Abstract

Despite improvement in prognosis for ST-elevation myocardial infarction (STEMI) patients, mortality remains high in STEMI patients presenting with cardiogenic shock (CS). Right ventricular (RV) dysfunction is an established independent predictor for adverse prognosis in STEMI patients without CS. The purpose of our study was to determine the prognostic value of RV dysfunction on admission in STEMI patients presenting in CS. Two hundred and ninety-two consecutive STEMI patients with CS on admission were treated by primary percutaneous coronary intervention (PCI) from January 1997 through March 2005. RV function was assessed by measurement of tricuspid annular plane systolic excursion (TAPSE) on early echocardiography in 184 of 292 patients. Right ventricular dysfunction was defined as a TAPSE of <or=14 mm.
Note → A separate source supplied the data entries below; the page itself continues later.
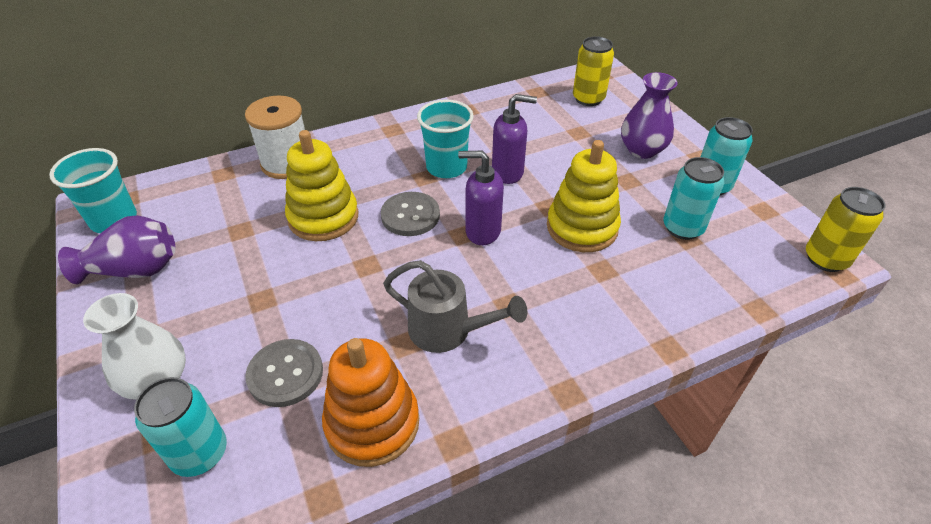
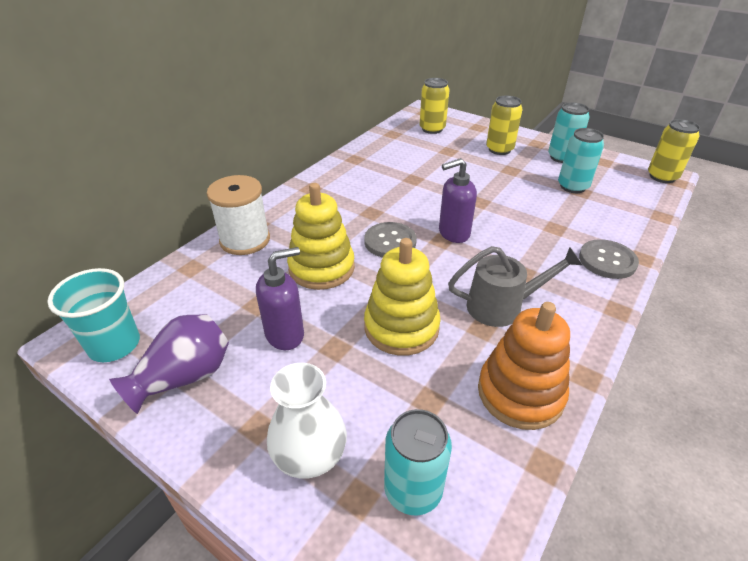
camera: 30 degrees left, 5 degrees down
(285, 374) = (417, 393): grey button -> grey button (607, 260)
(446, 167) = (381, 201): turquoise cup -> none
(508, 172) = (429, 190): purple soap dispenser -> purple soap dispenser (285, 334)
(582, 228) = (515, 207): yellow stacking toy -> yellow stacking toy (401, 327)
(642, 150) = (499, 149): purple vase -> yellow can

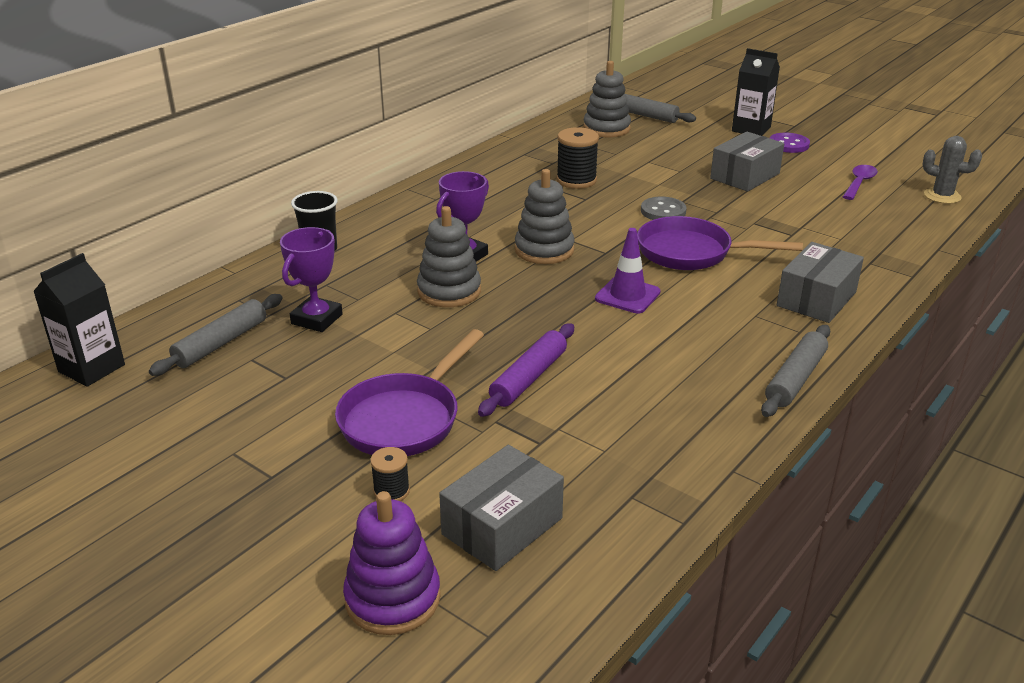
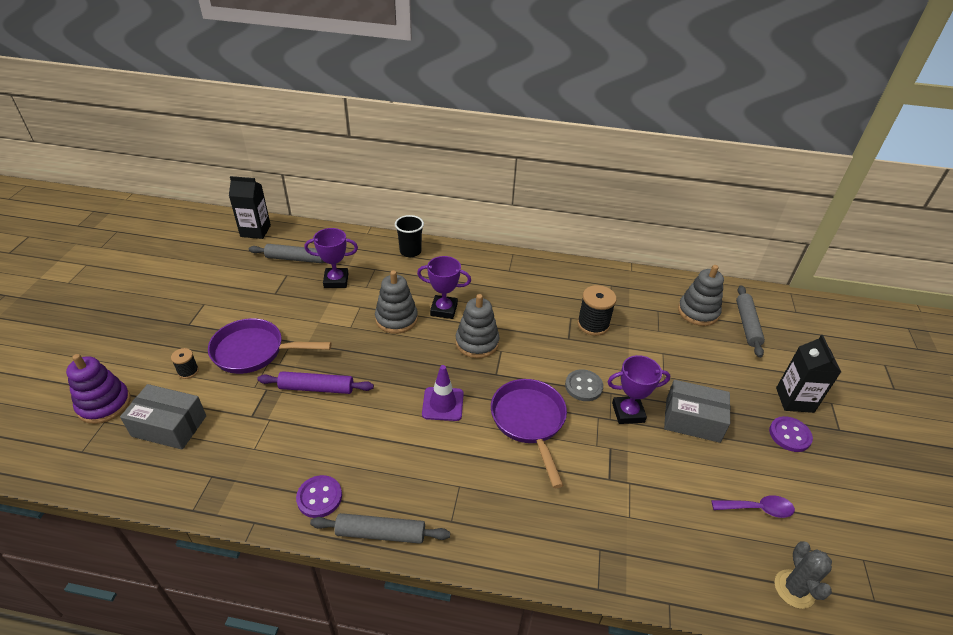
camera: 60 degrees right, 10 degrees up
(715, 201) = (628, 412): none -> purple trophy
(720, 411) = (319, 497): none -> purple button
(816, 299) = (508, 521): grey box -> none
Right ventricular dysfunction was present on early echocardiography in 70 of 184 patients (38%). The Kaplan-Meier estimate for overall 4-year survival was 57%. Kaplan-Meier estimates for 4-year survival in patients with and without RV dysfunction were 33 and 73%, respectively (P< 0.001). Cox-regression analysis revealed a hazard ratio of 2.1 (95% CI 1.3-3.4, P = 0.002) for RV dysfunction when adjusted for age, glucose on admission, and LVEF < 40%. In patients with and without RV dysfunction, the right coronary artery was the infarct-related artery in 41 and 28% of patients, respectively (P = 0.06). In STEMI patients presenting with CS on admission and treated with primary PCI, RV dysfunction as assessed by echocardiography is an independent predictor for long-term mortality.